Wednesday, January 25, 2017

Conquering PIC16C57 #234, 241, 242

In this edition we look at obtaining the PIC16C57 ROM for the following:
  • 234: World Beach Volleyball
  • 241: Ultimate Mortal Kombat
  • 242: World Rampage
The following showed data loss at receipt and, as a result, were not processed successfully:
  • 139: Invasion (some bits)
  • 227: Action Hollywood (some bytes)
241/242 are found as U64 on Midway Wolf Unit game boards.  Board repair logs indicate this part commonly failed.  Extracted MCU ROMs can now be used to create replacement parts.

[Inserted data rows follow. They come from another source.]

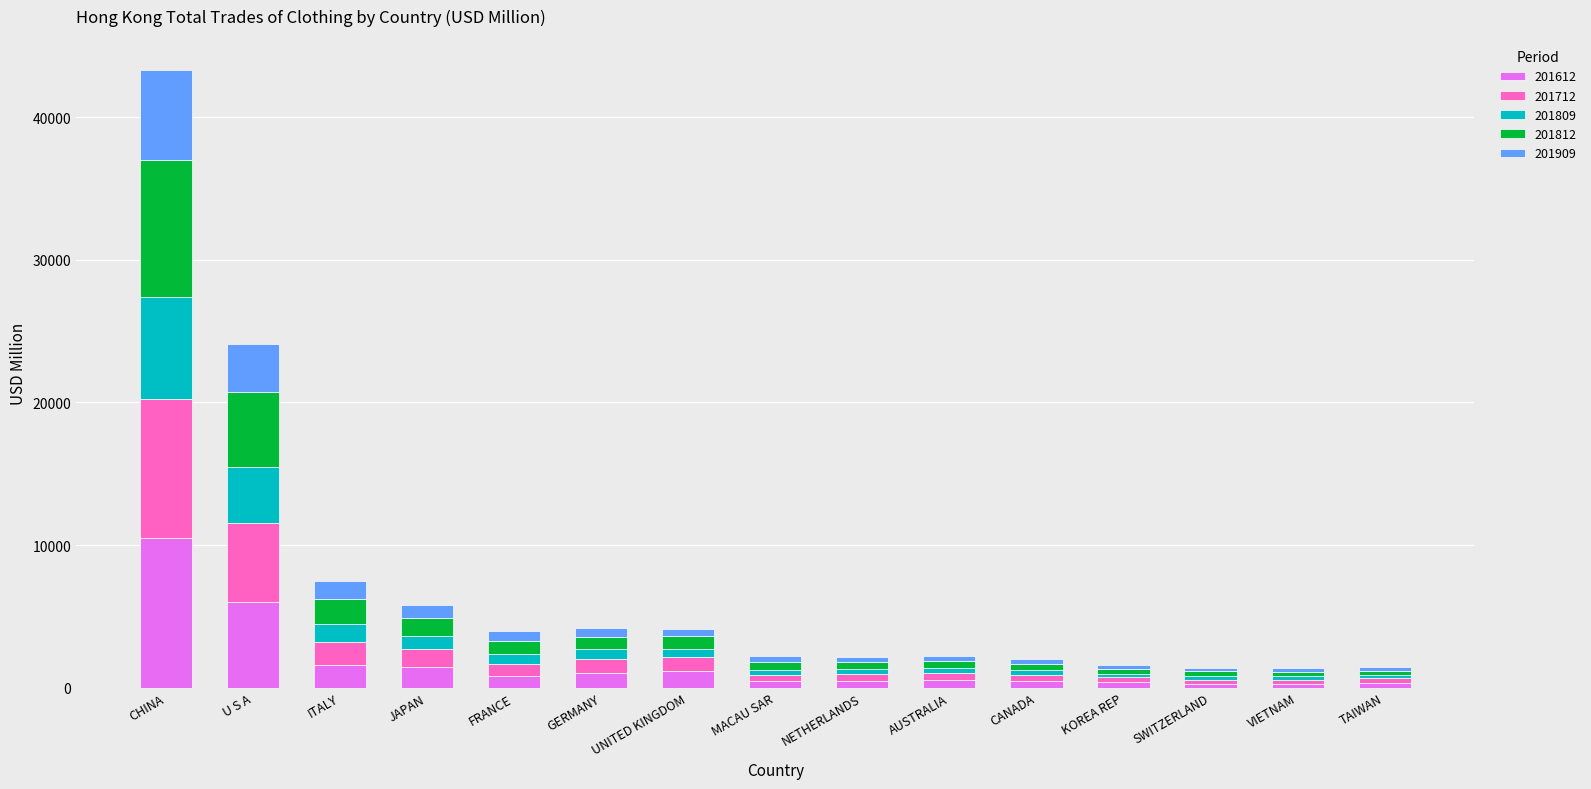

At which category is the sum across all series the highest?

CHINA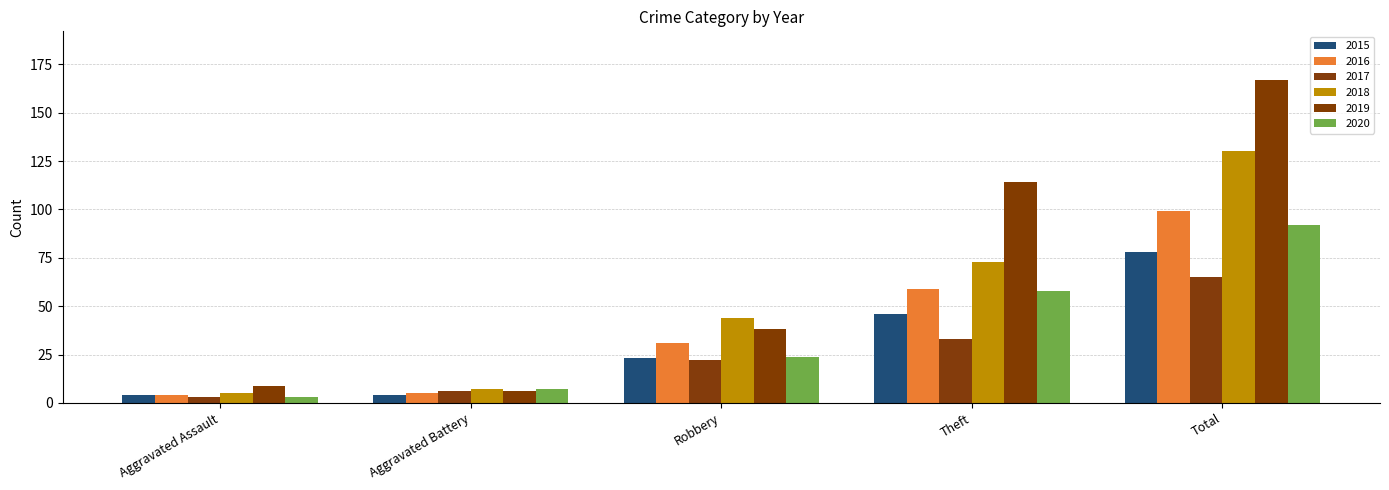

What value does the 2017 series have at Aggravated Battery, to the nearest 10?

10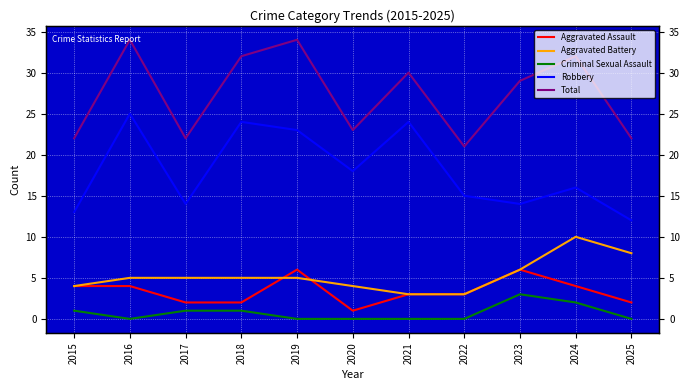

True or false: Criminal Sexual Assault and Aggravated Assault intersect in this chart.

False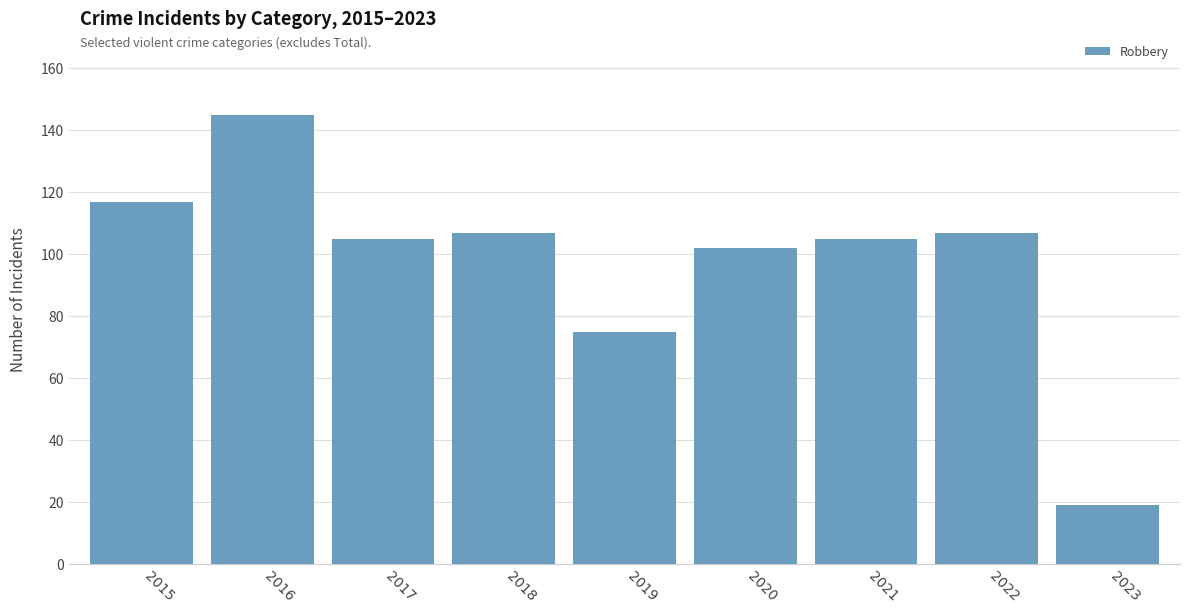

How many data points does each series have?

9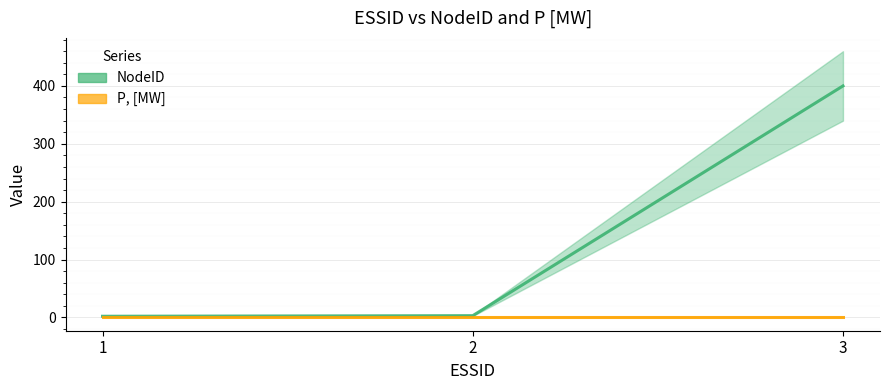

Reading left to right, transcribe all the data shown in this chart.

NodeID: 1=2	2=3	3=400
P, [MW]: 1=0	2=0	3=0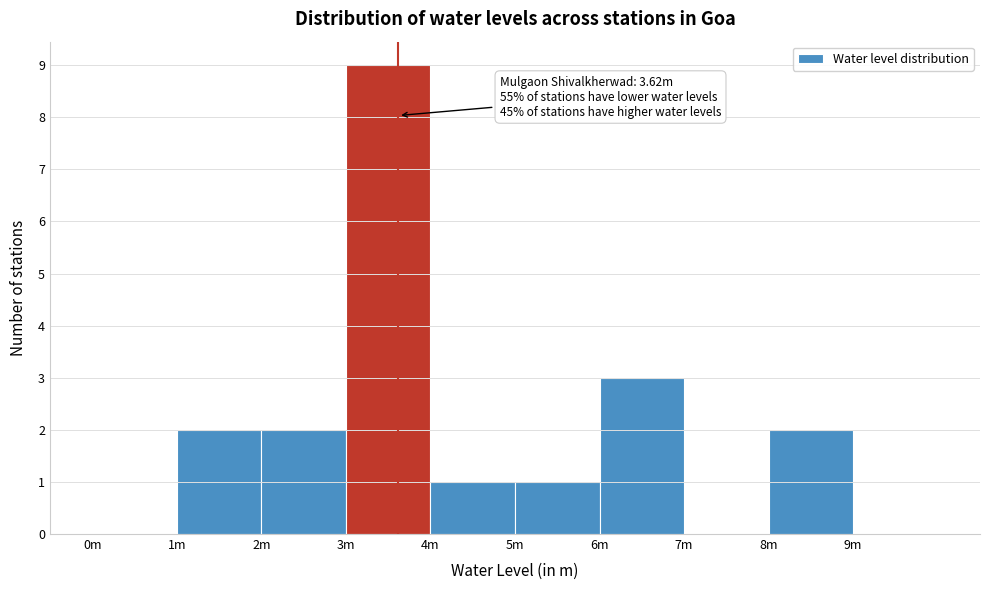

Reading left to right, list all the values displayed in this chart.

0m=0	1m=2	2m=2	3m=9	4m=1	5m=1	6m=3	7m=0	8m=2	9m=0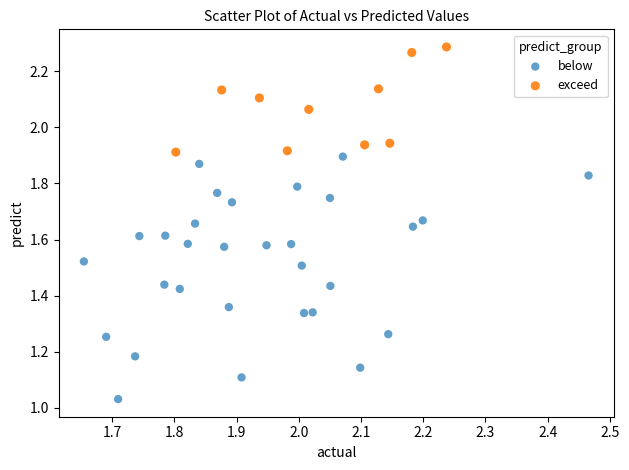

Which series reaches the maximum Y coordinate?

exceed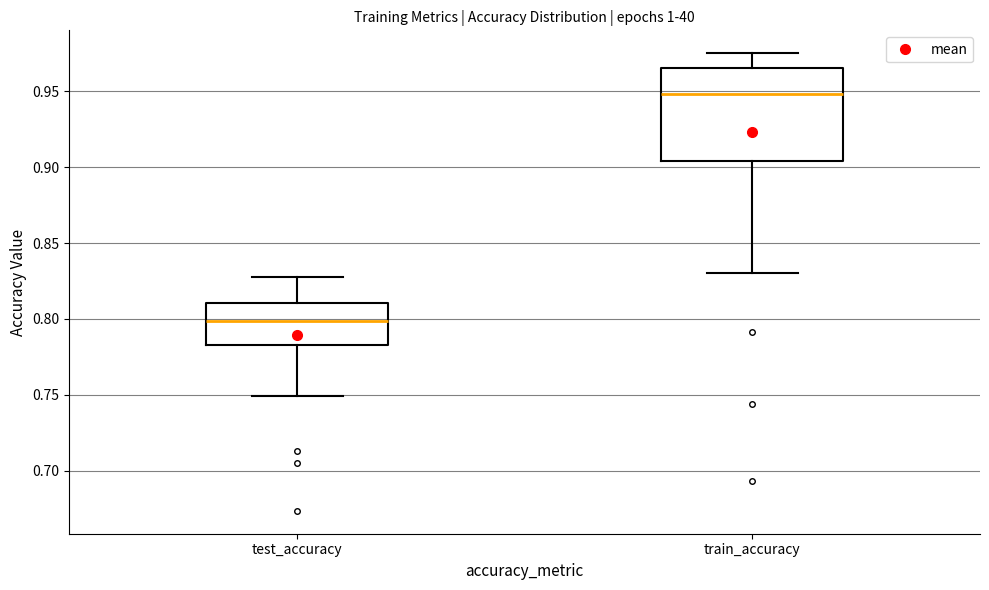

Which box has the highest median line?

train_accuracy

These chips are a bit unusual in several ways.  First, they use 12 bit words.  Second, code protection intentionally leaks a 4 bit xor of the 12 bit words.  Therefore, even with protection enabled you can glean quite a bit about the firmware.  We went with a UV attack, but this might also make them vulnerable to programming one nibble at a time and observing the xor difference.  Anyway, all chips are dumped as received ("protected dump").

Same idea as the 8751: mask the main EPROM while keeping the security fuse exposed to UV light.  All chips were still packaged when received.  The first three were easy:

But 227 was received in poor condition:

Pins straightened, but pin 1 still missing.  Some debate about whether it was necessary, but couldn't get a good dump without it

Tried soldering but couldn't get anything to stick:

So ground down the package to get more grab:

Which allowed soldering on a pin (solid wire):

but this kept snapping off in the ZIF socket due to slight misalignment.  So instead fitted something more flexible:

and got a dump (after de-protecting).

Unfortunately, the protected dump indicates that the first 0x40 words were 0'd.  We hoped that de-protecting was going to shed more light on this but did not.  Its unknown if this was accidentally erased at some point, the silicon is damaged, or what.  Finally, we do not believe we accidentally programmed this.  Aside that we don't recall issuing a program command, our programmer defaults to 0xFFF, not 0x000.

139's protected dump has only 2 / 4 bits and the unprotected dump has only 3 / 12 bits.  No die damage is visible.  We do not yet have a theory as to what happened to this chip.

To summarize, 234, 241, and 242 were dumped successfully.  We believe 139 was corrupted before we got it.  Similarly, 227 was received bad and its unclear if we can fix it.  If the community has replacements for 139 or 227 we'd like to acquire them rather than spending more time investigating.